Work item: Find every line of the records that has "none" and return it.

┏━━

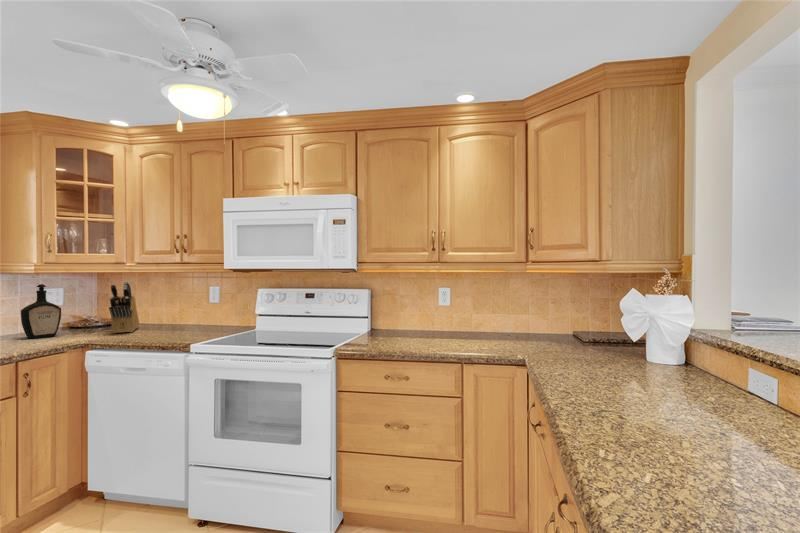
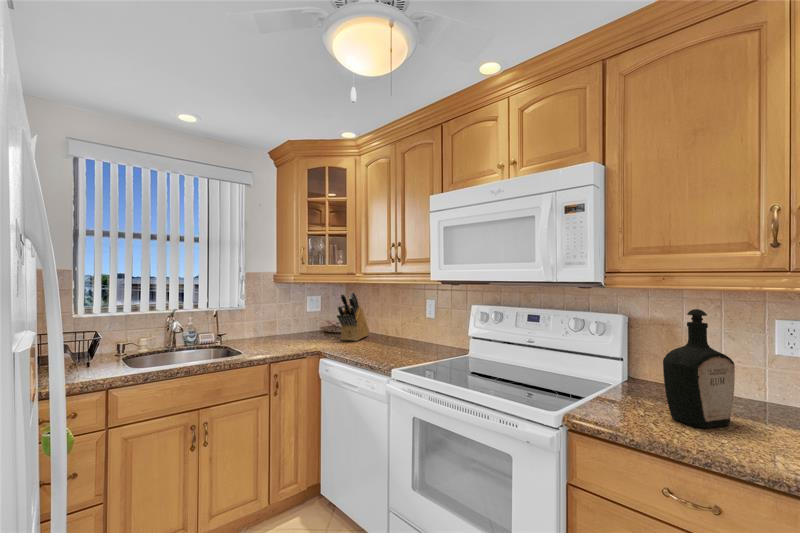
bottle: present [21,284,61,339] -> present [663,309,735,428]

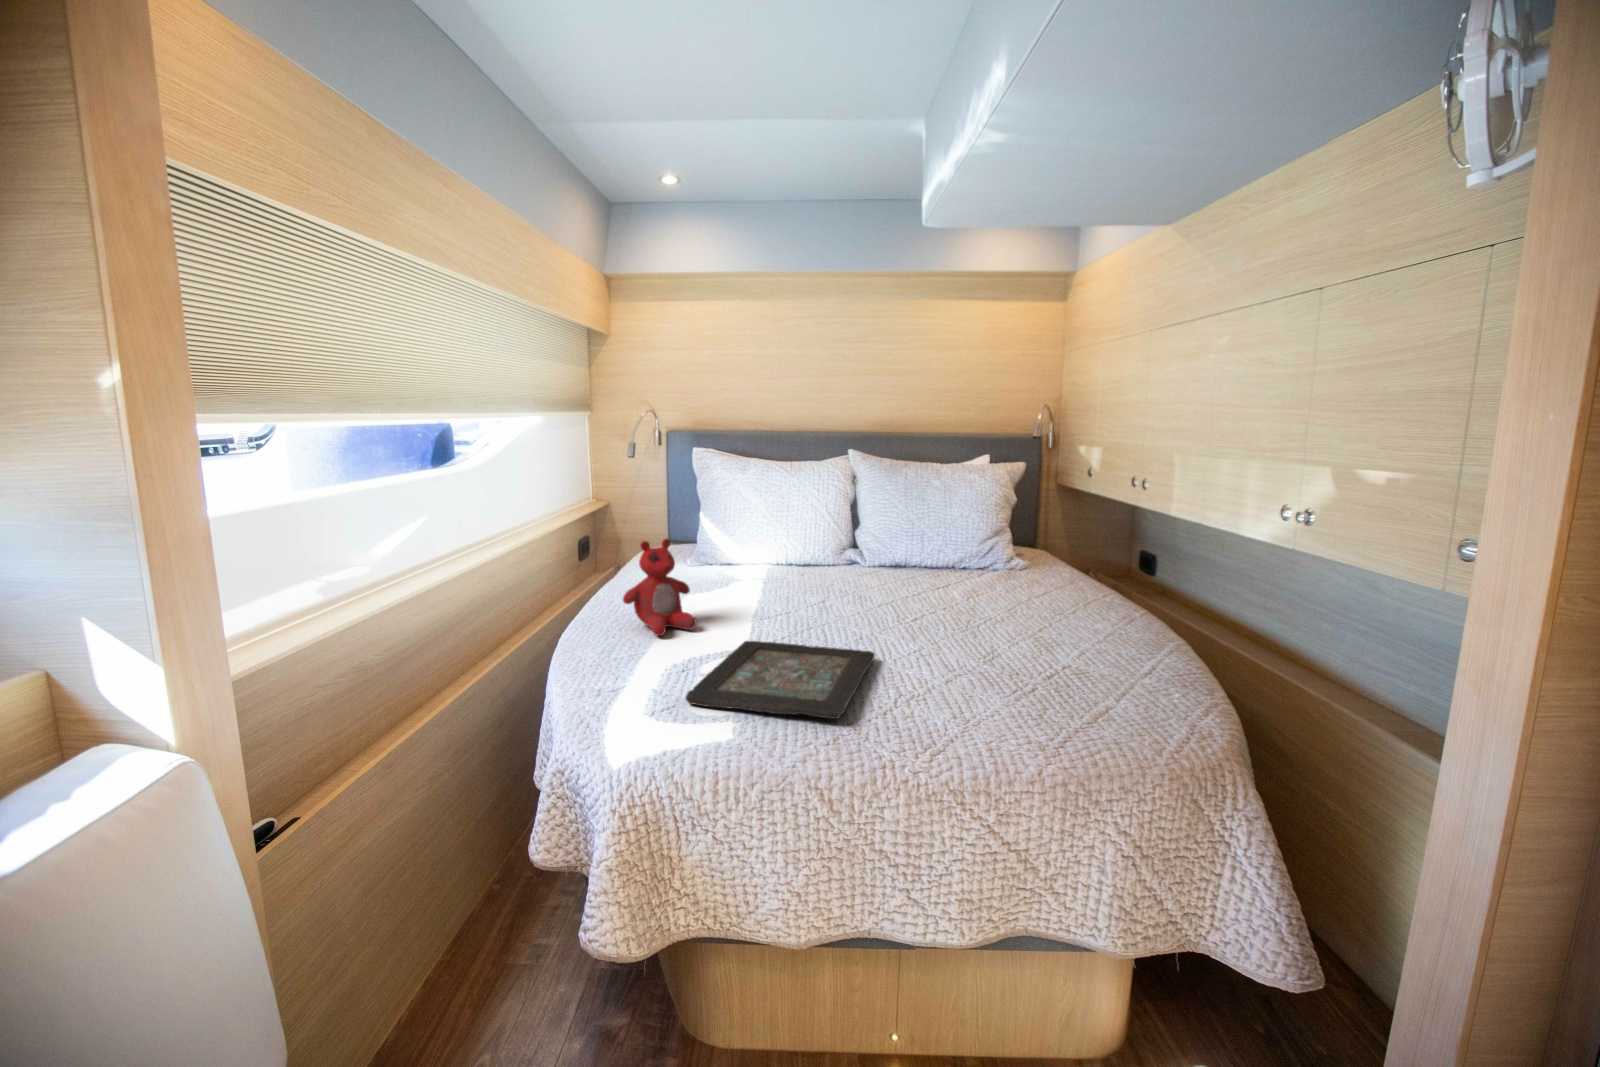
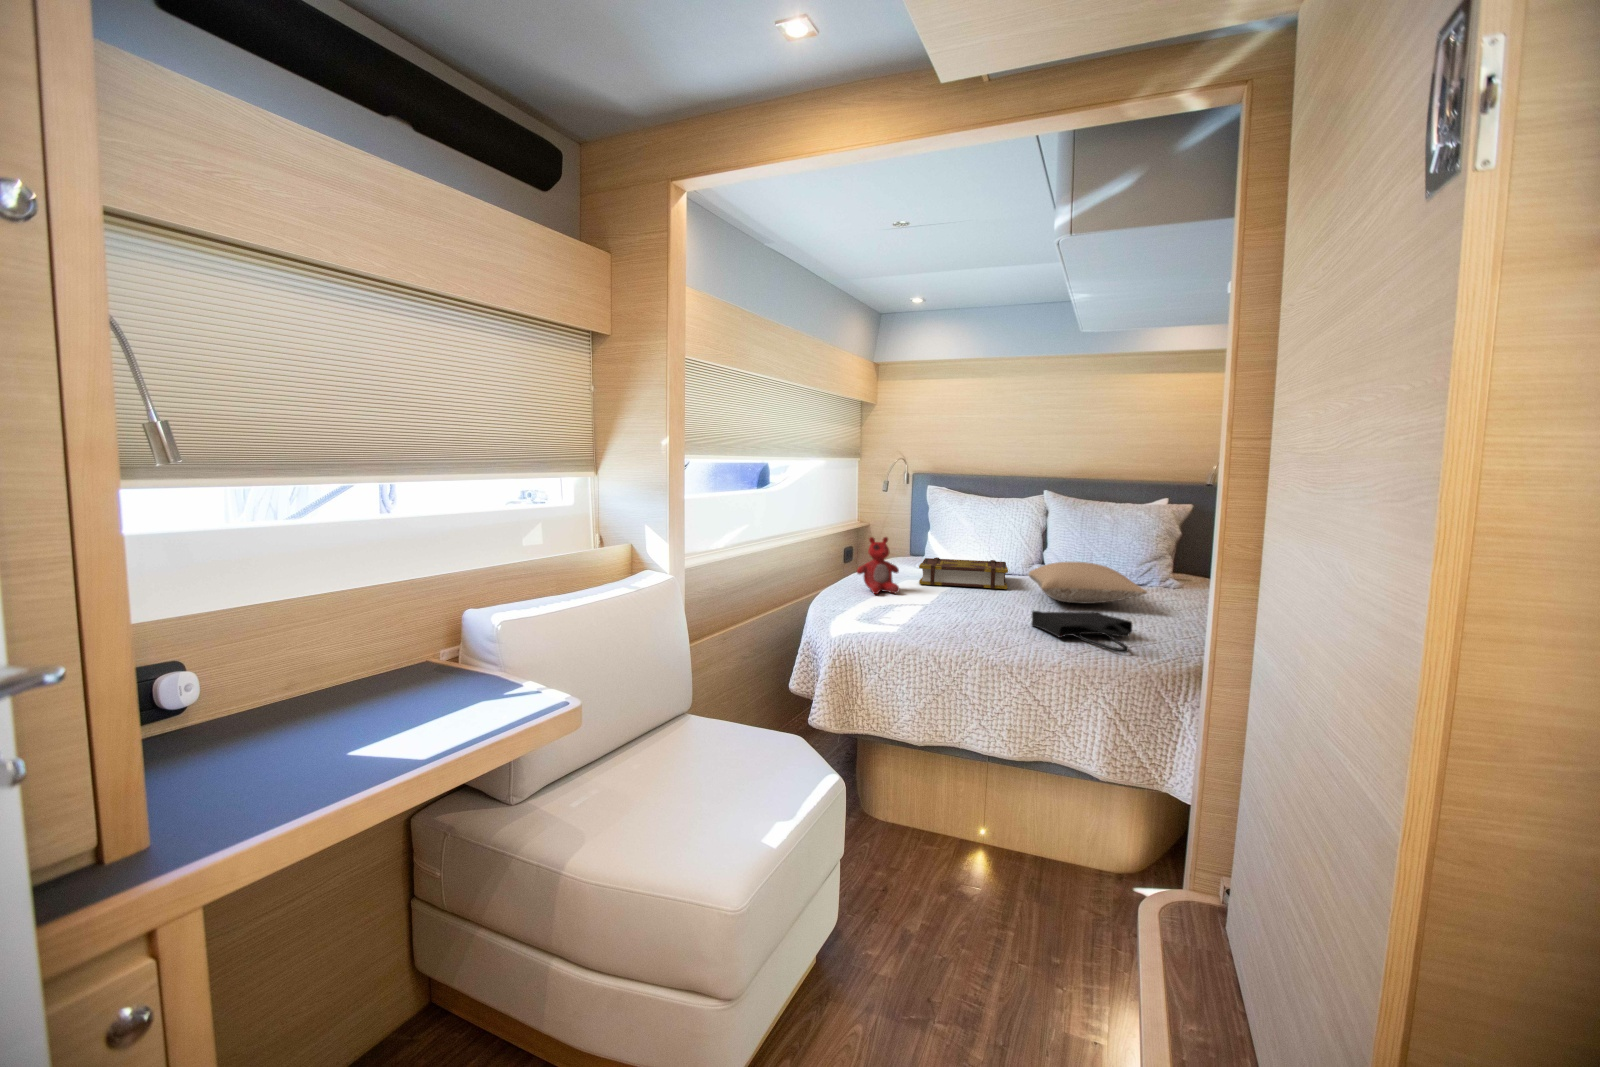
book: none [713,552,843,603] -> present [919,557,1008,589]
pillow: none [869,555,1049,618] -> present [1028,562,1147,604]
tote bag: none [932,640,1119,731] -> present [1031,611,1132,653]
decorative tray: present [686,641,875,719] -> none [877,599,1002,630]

┗━━

Response to this exercise:
book: none [713,552,843,603] -> present [919,557,1008,589]
pillow: none [869,555,1049,618] -> present [1028,562,1147,604]
tote bag: none [932,640,1119,731] -> present [1031,611,1132,653]
decorative tray: present [686,641,875,719] -> none [877,599,1002,630]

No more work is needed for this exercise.